Christen und Muslime stellen sich gemeinsam gegen die Hassbotschaften in Konz

Konz (red) Was können die Konzer Kirchen- und Moscheegemeinden gegen Hassbotschaften unternehmen, wie sie in letzter Zeit in der Stadt aufgetaucht sind (der TV berichtete)? Um diese Frage ging es bei einem Gesprächsabend der Arbeitsgruppe Christlich-Islamischer Dialog. Rhandell Ayyub Mathieu, der den Islamischen Verein Konz vertrat, bot sich an, in Schulen und Kindergärten Vorurteile über Muslime abzubauen. Wilfried Linder, Bezirksevangelist der neuapostolischen Kirche, plädierte dafür, Begegnungen zwischen Menschen anderer Kulturen zu fördern, aber auch öffentliche Aktionen durchzuführen. Tahir Dogan, Sprecher der Muslime beim Runden Tisch von Christen und Muslimen in Trier, lobte die Dialogkreise zwischen Christen und Muslimen, in denen "eine gemeinsame Sprache des Herzens" gesprochen werde. Christoph Urban, evangelischer Pfarrer in Konz, sah Handlungsmöglichkeiten im gemeinsamen Reden, Tun und Feiern. Der interreligiöse Impuls beim Gemeindefest sei ein gutes Beispiel gewesen.

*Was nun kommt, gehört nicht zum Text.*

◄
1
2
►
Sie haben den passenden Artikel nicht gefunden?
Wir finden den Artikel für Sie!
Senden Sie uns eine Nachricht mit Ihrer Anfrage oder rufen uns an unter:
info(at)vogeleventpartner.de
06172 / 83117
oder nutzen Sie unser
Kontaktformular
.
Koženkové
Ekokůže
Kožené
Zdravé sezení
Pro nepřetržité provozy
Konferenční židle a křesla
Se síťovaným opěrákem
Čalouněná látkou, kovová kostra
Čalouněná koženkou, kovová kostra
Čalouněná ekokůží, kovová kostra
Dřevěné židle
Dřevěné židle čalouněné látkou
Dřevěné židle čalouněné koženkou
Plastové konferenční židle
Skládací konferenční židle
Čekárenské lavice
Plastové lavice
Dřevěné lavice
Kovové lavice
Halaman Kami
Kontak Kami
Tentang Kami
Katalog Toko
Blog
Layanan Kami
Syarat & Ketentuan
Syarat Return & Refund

Thema das Gesprächsabends unter dem Motto "Können unsere Religionen Frieden bringen?" waren die religiösen Ursachen von Gewalt und Terror, aber auch die Friedenspotenziale von Christentum und Islam. 20 Gäste diskutierten mit. Thomas Zuche, Ehrenamtskoordinator im Projekt Flucht und Asyl des Caritasverbands, verwies zum Schluss auf drei Bereiche, bei denen Christen und Muslime heute schon in Konz gemeinsam aktiv seien: die Begleitung von Geflüchteten, den Dialog zwischen den Religionen im Interkulturellen Netzwerk und die Interkulturellen Wochen. Diesen Rahmen wolle man nutzen, um gegen Hass und Intoleranz in Konz vorzugehen.